China imposes sales restrictions on Micron as it escalates tech battle with Washington

Hong Kong

China has banned Chinese companies working on key infrastructure projects from buying products from US semiconductor manufacturer Micron, in a major escalation of an ongoing battle between the world’s top two economies over access to crucial technology.

The Cyberspace Administration of China announced the decision on Sunday, saying the US chip maker had failed to pass a cybersecurity review.

“The review found that Micron’s products have relatively serious cybersecurity risks, which pose significant security risks to China’s critical information infrastructure supply chain and would affect national security,” the regulator said in a statement.

As a result, operators involved in domestic critical information infrastructure projects should stop purchasing products from Micron, it said.

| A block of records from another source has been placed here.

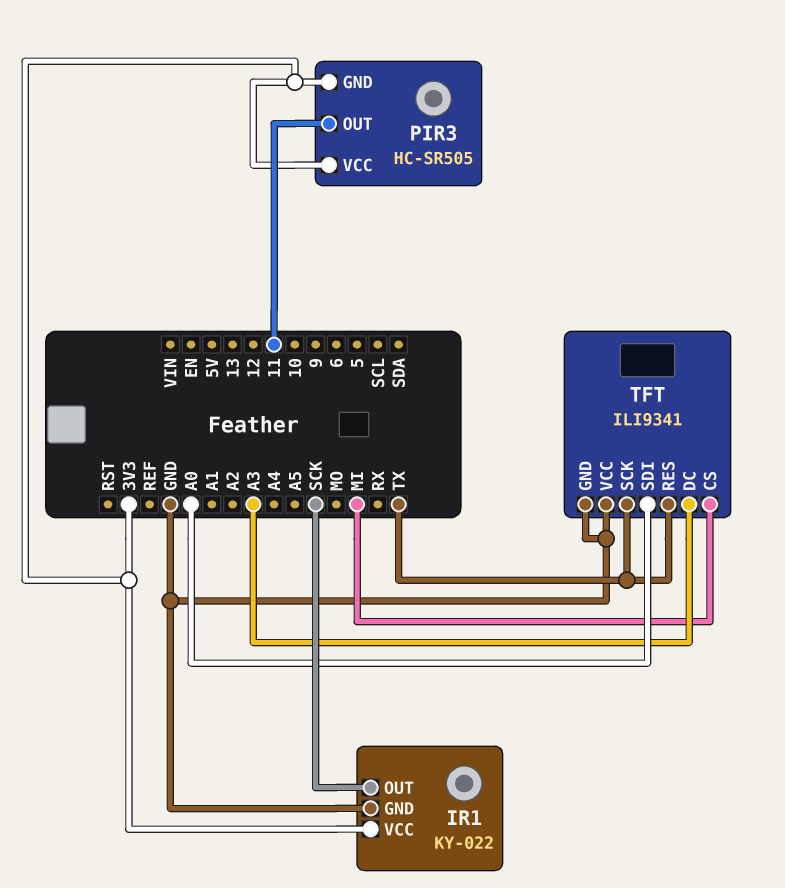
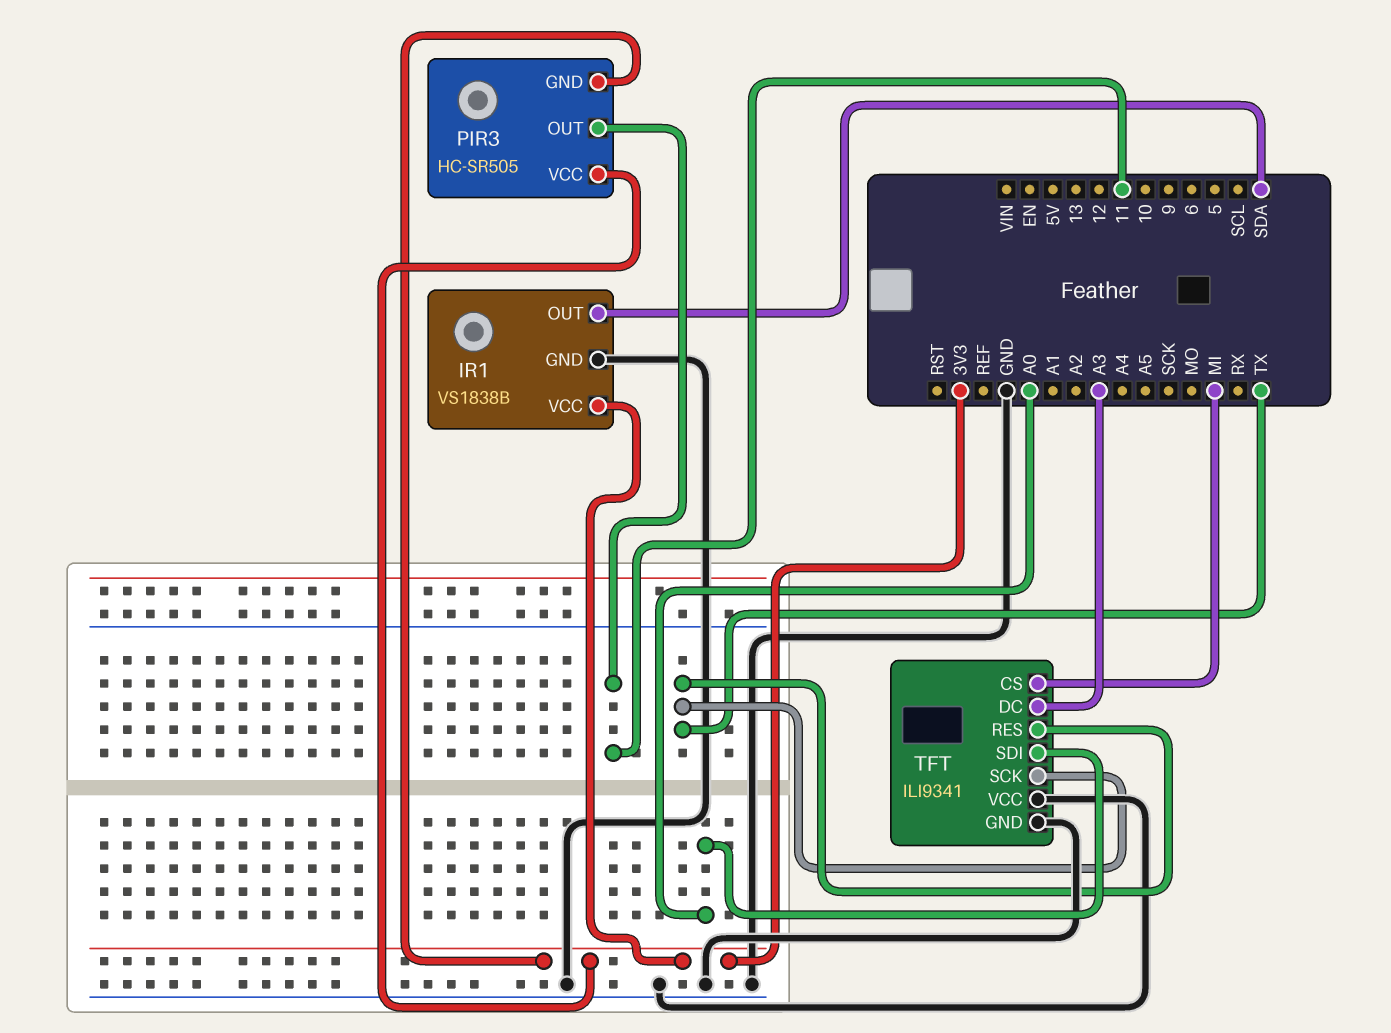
IR1: KY-022 -> VS1838B
IR1 pin OUT: SCK -> SDA

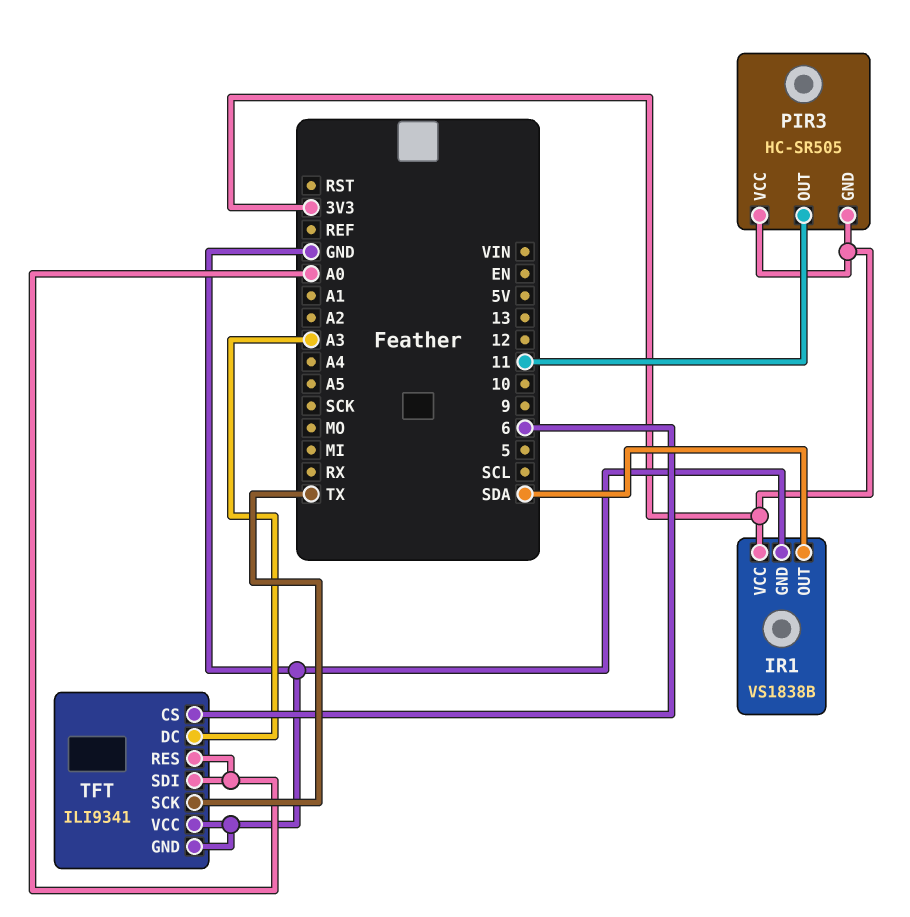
TFT pin CS: MI -> 6
TFT pin RES: TX -> A0

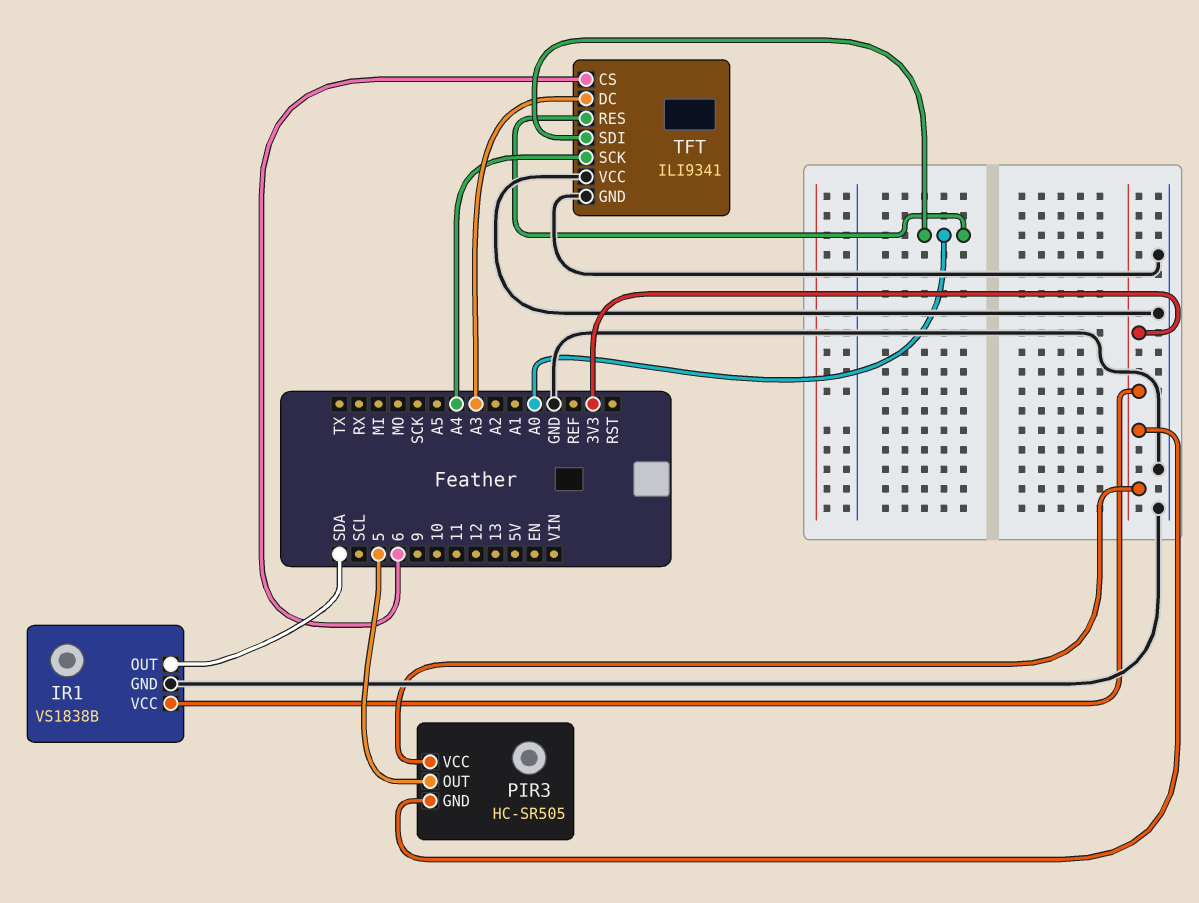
PIR3 pin OUT: 11 -> 5
TFT pin SCK: TX -> A4

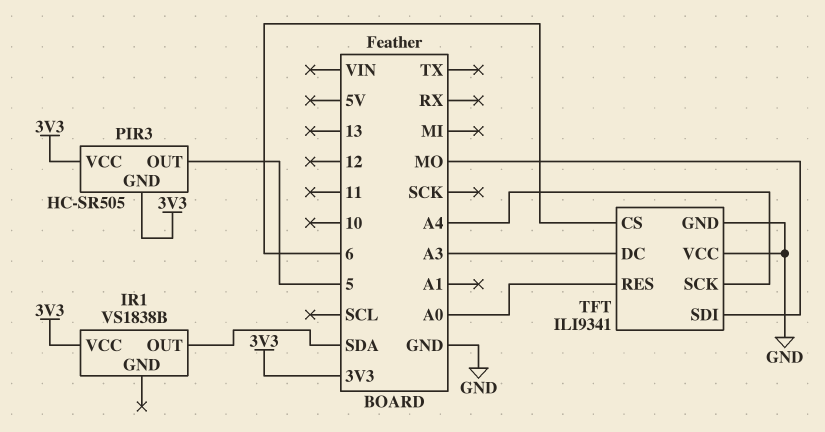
IR1 pin GND: GND -> none
TFT pin SDI: A0 -> MO

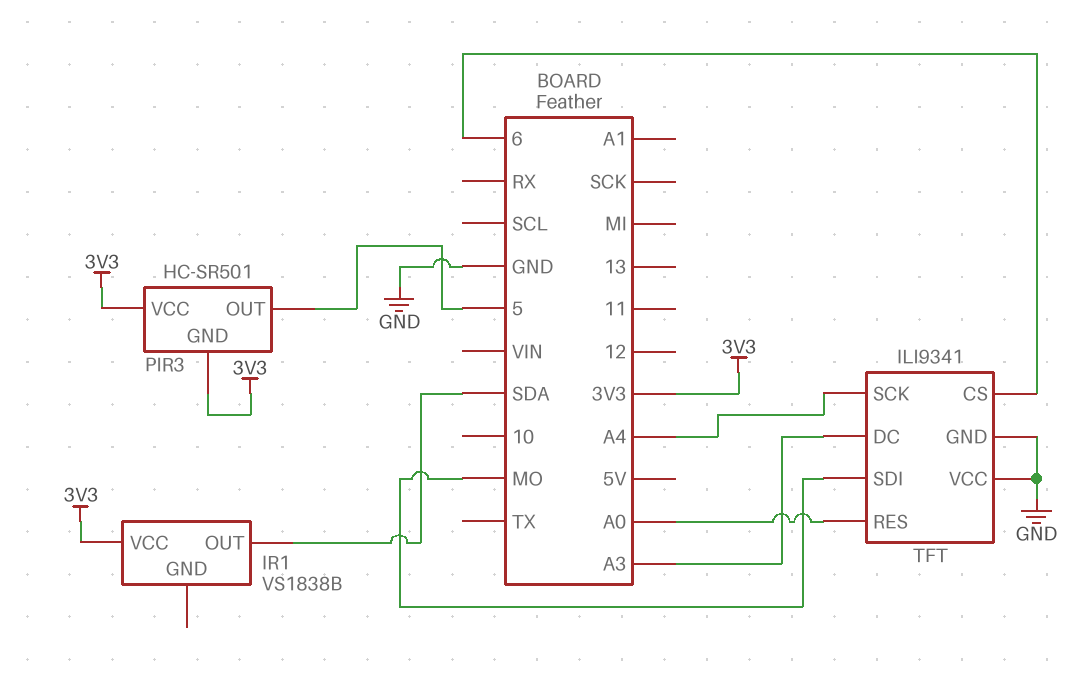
PIR3: HC-SR505 -> HC-SR501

The decision came seven weeks after the Chinese regulator kicked off a cybersecurity review of Micron’s products, in apparent retaliation against sanctions imposed by Washington and its allies on China’s chip sector.

Micron Technology

(MU) is one of the largest memory chip makers in the United States. It derives more than 10% of its revenue from mainland China.

Micron told Reuters it had received the regulator’s notice and looks “forward to continuing to engage in discussions with Chinese authorities.” It did not immediately reply to a CNN request for comment.

Since October 2022, Washington has imposed sweeping export curbs on advanced chips and chip-making equipment to China, in an attempt to cut off China’s access to critical technology for military purposes.

In March, Japan and the Netherlands, both key US allies, also announced restrictions on overseas sales of chip-making technology to countries including China. China has strongly criticized the restrictions, labeling them “discriminatory containment” directed at the country.

Chips are at the center of Beijing’s bid to become a tech superpower. China has its own chip manufacturers, but they supply mostly low- to mid-end processors used in home appliances and electric vehicles.

The semiconductor battle is part of a growing divide between the United States and China. In recent years, relations between the two have reached their lowest level in decades.

Tensions escalated this year after a suspected Chinese spy balloon was shot down by US fighter jets in February and Beijing continued to deepen its ties with Russia despite its continued invasion of Ukraine.

However, US President Joe Biden said on Sunday that he expected ties between the two countries to improve soon.

“I think you are gonna see that begin to thaw very shortly,” Biden told a news conference at the end of the Group of Seven summit in Japan.

He said he had agreed with Chinese President Xi Jinping in November to keep communications open, but that everything changed after a “silly balloon that was carrying two freight cars worth of spying equipment” was shot down.

“We are not looking to decouple from China,” he said. “We are looking to de-risk and diversify our relationship with China.”